§ **Required action**: Write out everything from "MR Sukhumbhand's spokesman" down to "in the media." in the news article below about the Bangkok governor and the floods, copying it word for word.
======== Source extract ========
City folk can expect to see Bangkok governor Sukhumbhand Paribatra in flooded areas more often, now that he has opted for hands-on tactics to tackle inundation.
Water pumps are left unused in tambon Nong Phak Nak in Suphan Buri's Sam Chuk district as farmers wait for the irrigation office to release water into a canal. The office is regulating the water flow to cope with drought. Patipat Janthong
The strategy is the governor's response to his critics who were frustrated by floods after heavy downpours on June 8.
MR Sukhumbhand, who was attending a meeting in the Netherlands, cut short his programme and returned to Bangkok to oversee flood management on June 10. He was seen visiting water drainage facilities and flood-prone areas around the city every day.
Many, however, regarded his efforts as PR stunts to rebuild public confidence and boost his image.
MR Sukhumbhand's spokesman Wasan Meewong dismissed criticism that the governor was trying to rebuild his image.
A source at City Hall insisted it was the governor's style to work behind the scenes and not publicise his performance in the media.
======== Data extract ========
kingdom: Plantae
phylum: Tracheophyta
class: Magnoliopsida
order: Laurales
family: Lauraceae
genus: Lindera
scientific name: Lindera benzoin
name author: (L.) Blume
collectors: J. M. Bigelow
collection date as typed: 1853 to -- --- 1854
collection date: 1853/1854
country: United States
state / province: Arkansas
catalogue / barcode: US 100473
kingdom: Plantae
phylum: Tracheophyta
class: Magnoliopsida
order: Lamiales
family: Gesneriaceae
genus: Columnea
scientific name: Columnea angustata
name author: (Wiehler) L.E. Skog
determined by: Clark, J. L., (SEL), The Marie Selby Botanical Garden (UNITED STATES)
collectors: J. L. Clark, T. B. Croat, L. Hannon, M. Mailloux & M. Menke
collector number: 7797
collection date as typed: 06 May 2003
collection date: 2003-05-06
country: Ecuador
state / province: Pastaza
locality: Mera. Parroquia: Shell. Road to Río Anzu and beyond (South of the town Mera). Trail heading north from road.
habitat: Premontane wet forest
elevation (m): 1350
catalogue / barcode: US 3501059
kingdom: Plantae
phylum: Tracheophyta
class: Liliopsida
========
§ **Solution to this task**:
MR Sukhumbhand's spokesman Wasan Meewong dismissed criticism that the governor was trying to rebuild his image.
A source at City Hall insisted it was the governor's style to work behind the scenes and not publicise his performance in the media.